> **SELECTED EXCERPT**
>>>>>

METR’s 2025 randomized controlled trial makes that gap hard to ignore. In that study, 16 experienced open-source developers worked on 246 real tasks in repositories they already knew well. Before starting, developers expected AI to reduce completion time by 24%. Afterward, they still believed AI had reduced completion time by 20%. The measured result went the other way: with AI allowed, developers took 19% longer.
That result does not prove that AI always slows developers down. It does prove something more useful for leaders: perceived acceleration and measured system performance can diverge. The work can feel easier while the system becomes slower to deliver. That is not a paradox. That is a systems problem.
Productivity in software is not the amount of code produced per unit of time. It is the system’s ability to turn scarce attention, knowledge, and investment into valuable, safe, maintainable change.
Code generation is not software delivery
A restaurant is not a chopping machine. It is a coordinated system of ordering, preparation, cooking, plating, quality control, service, feedback, cleaning, and learning. A software organization is similar. Coding matters, but it is only one station inside a wider flow.
Software delivery includes product judgment, specification, design, coding, review, testing, security, deployment, observability, incident response, customer feedback, and future change. If one station accelerates faster than the others can absorb, the result is not necessarily throughput. It may be congestion.
Output is what the team produces. Throughput is what successfully flows through the system. Outcome is what matters after users touch it.
A pull request is output. A merged pull request is still not necessarily outcome. A deployed change is closer, but even deployment is not enough if the change increases incidents, damages trust, or creates future drag. The system goal is not “more code”. The goal is valuable, safe, validated change.
That distinction sounds obvious until AI enters the room. AI makes the most visible station faster, so the organization starts treating that station as if it were the whole system. Dashboards celebrate accepted suggestions, generated lines, closed tickets, and merged PRs. The kitchen applauds the chopping machine while the pass fills with plates no one can safely send out.

<<<<<

> **SET PROBLEM 1**
According to the passage on AI and software delivery, how much longer did developers take to complete tasks when AI was allowed?
> **SET PROBLEM 2**
Pick up the passage on AI and software delivery after its last sentence and keep writing in the same voice.
The lines after the passage on AI and software delivery can be left aside.

> **INFORMATION SHOWN**
>>>>>

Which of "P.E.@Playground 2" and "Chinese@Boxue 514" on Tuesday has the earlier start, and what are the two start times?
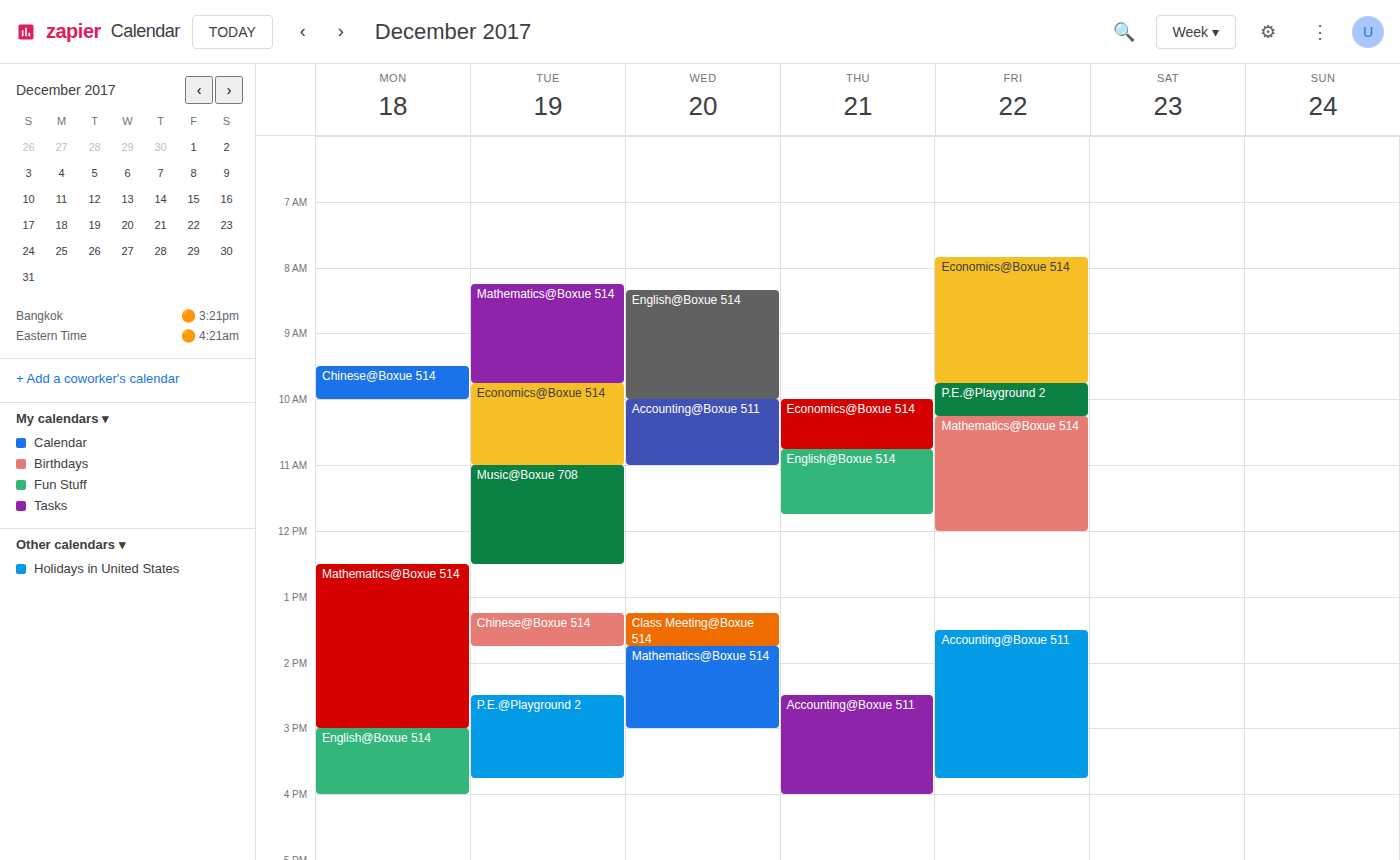
"Chinese@Boxue 514" 1:15 PM; "P.E.@Playground 2" 2:30 PM.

<<<<<

> **TASK OUTPUT 1**
They took 19% longer.

> **TASK OUTPUT 2**
AI lowers the cost of starting. But in a constrained system, the cost that matters is often the cost of finishing.
The Faros data shows the bill arriving downstream
The Faros report is not just another opinion survey. It analyzes telemetry from task management systems, IDEs, static analysis tools, CI/CD pipelines, version control systems, incident management systems, and HR metadata. Faros standardized metrics per company, used Spearman rank correlation, reported statistically significant relationships with p-value below 0.05, required data from at least six companies, and compared each team’s two lowest AI-adoption quarters with its two highest AI-adoption quarters. The report also states an important limitation: the 2026 and 2025 datasets are independent cross-sections, so comparisons with the previous report are directional, not precise year-over-year longitudinal claims.
That matters because the pattern in the data is not simply “AI bad” or “AI good”. The pattern is more interesting: upstream output rises, then downstream absorption gets worse.
First, AI increased upstream output. Faros reports task throughput per developer up 33.7%, epics completed per developer up 66.2%, PR merge rate per developer up 16.2%, and tasks completed per team with an associated PR up 210%. Those numbers show acceleration, especially around code-related work.
Second, the work became larger and harder to absorb. Faros reports average PR size up 51.3%, average files edited per PR up 59.7%, files touched per developer per month up 149.9%, and repositories touched per developer per month up 11.7%. In plain English, AI-assisted work did not merely arrive faster. It arrived in larger packages, spread across more of the codebase.
Third, review absorbed the shock. Faros reports review comments per PR up 25%, average review comment length up 22.7%, and PRs merged without any review up 31.3%. The report includes sensible caveats: larger PRs can naturally produce more comments, and AI review agents may inflate comment volume. But the workflow timing data points in the same direction: median time to first PR review increased 156.6%, average time in PR review increased 199.6%, and median time in PR review increased 441.5%.
Fourth, the system slowed downstream. Faros reports average time a task spends in progress up 225.2% and average waiting time up 81.8%. For the subset of organizations that instrumented lead time from commit to production, approximately 10% of the dataset, Faros reports lead time up 480.4%. The report itself warns that this figure has high variance and should be treated directionally, but the direction fits the wider pattern: code is completing, but it is not reaching production faster.
Fifth, production paid the bill. Faros reports incidents per PR up 242.7%, monthly incidents up 57.9%, bugs per developer up 54%, bugs per PR up 28.7%, and reopened Jira tickets up 12.6%. The report is careful about one unresolved question: future analysis should examine whether the increase in bugs and incidents persists after normalizing for PR size, or whether larger PRs explain much of the deterioration. That caveat matters. But even with it, the signal is serious.
The numbers are not the story. The movement of pressure is the story.
Loopy diagram: AI acceleration whiplash
This first Loopy model shows two connected vicious cycles. More AI-assisted coding creates more PR volume. More PR volume increases review load. High review load creates delivery pressure, which often pushes teams to use AI even more aggressively. At the same time, heavy review load reduces review quality, defects escape, and rework comes back as more PR volume.
The pass fills up, so the kitchen tries to chop faster.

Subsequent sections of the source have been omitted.